**Written tasks**
1. Transcribe the stretch of the eurozone housing article from "Despite the price" through "dampen price increases.".
2. Answer from the eurozone housing article:
(a) By what percentage did German house prices rise in 2018, as measured by the Destatis House Price Index?
(b) How far below their 2008 levels are household investments in the French new building market?
(c) At what year-over-year pace did house transactions grow in 1Q19?
** Start Selected passage **
Article26 June 2019

Residential real estate market cools in the eurozone

House price growth was quite strong in many eurozone countries in 2018. For this year and next, we forecast that growth rates will ease in most countries

In this article

ING house price growth forecasts

Source: ING Economic Research
ING Economic Research


German property prices and rents have been on the rise for a number of years now. House prices, as measured by the House Price Index (HPI) from Destatis, rose by 5% in 2018 compared to the year before. Since 2013, house prices have increased by almost 30%. Individual cities have seen much bigger price jumps. The sharpest price increases were recorded in Stuttgart, Munich, Berlin and Frankfurt.

Despite the price increases, loan-to-value ratio levels remain relatively well-behaved, suggesting that there still is room for prices to rise and the risks of a textbook bubble are limited. At the same time, recent political developments in the Berlin real estate market show that rents have become unaffordable for parts of the population. Caps on rent or new construction of social housing could dampen price increases.


In France, real estate prices continued to grow in 2018 at the same pace as in 2017 (3%). Existing house prices were still growing at 2.9% in the first quarter of the year. Outside Paris, prices have been growing at a steady 2.5% in the last two years while Paris has shown a deceleration since 4Q17, with prices slowing down from 4.7% to 3.9% YoY since then. On average, nominal prices are only 17.8% higher than 10 years ago, which shows a rather tepid catch up, especially outside the largest urban zones. Low interest rates are supporting prices, but not as much as one might have expected from a 150bp mortgage interest rate drop since 2015. In the new building market, household investments are still 10% below their 2008 levels and existing housing still lacks dynamism in the country as a whole. After rising by an estimated 3% in 2019, we think price growth could decelerate in 2020 and 2021 along with the economic downturn while remaining well above the rate of inflation.


A deceleration in the pace of economic growth is taking a toll on house prices. But very favourable market conditions- as confirmed by low price-to-rent and price-to-income ratios- continue to make the purchase option attractive, fuelling transactions. In 1Q19, house transactions grew at a 9.6% YoY pace (up from 8.1% in 4Q18). Given the high percentage of purchases funded via mortgages, credit availability remains a key determinant of market developments. Recent evidence from the BoI Bank Lending Survey points to the first tentative sign of tighter conditions: this bears attention, given the uncertain macroeconomic backdrop. The May 2019 BoI-Tecnoborsa survey signals an increasing share of real estate agents expecting prices to stabilise, while that of those expecting prices to rise remains stable. Declining selling times and average final discounts offered by sellers on the original price, in principle, suggest that excess supply might now start to clear but not enough to push average 2019 house price inflation back into positive territory.
** End Selected passage **
** Start Given data **
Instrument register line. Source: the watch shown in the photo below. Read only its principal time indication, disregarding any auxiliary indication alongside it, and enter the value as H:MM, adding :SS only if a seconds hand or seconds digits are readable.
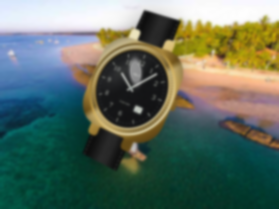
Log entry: 10:07
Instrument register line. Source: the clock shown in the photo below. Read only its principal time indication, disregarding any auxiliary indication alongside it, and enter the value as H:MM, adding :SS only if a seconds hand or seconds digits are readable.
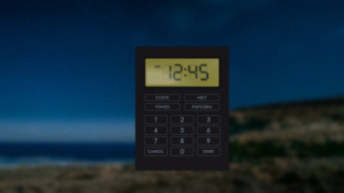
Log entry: 12:45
** End Given data **
**Outputs by task**
1.
Despite the price increases, loan-to-value ratio levels remain relatively well-behaved, suggesting that there still is room for prices to rise and the risks of a textbook bubble are limited. At the same time, recent political developments in the Berlin real estate market show that rents have become unaffordable for parts of the population. Caps on rent or new construction of social housing could dampen price increases.

2.
(a) 5%
(b) 10%
(c) 9.6%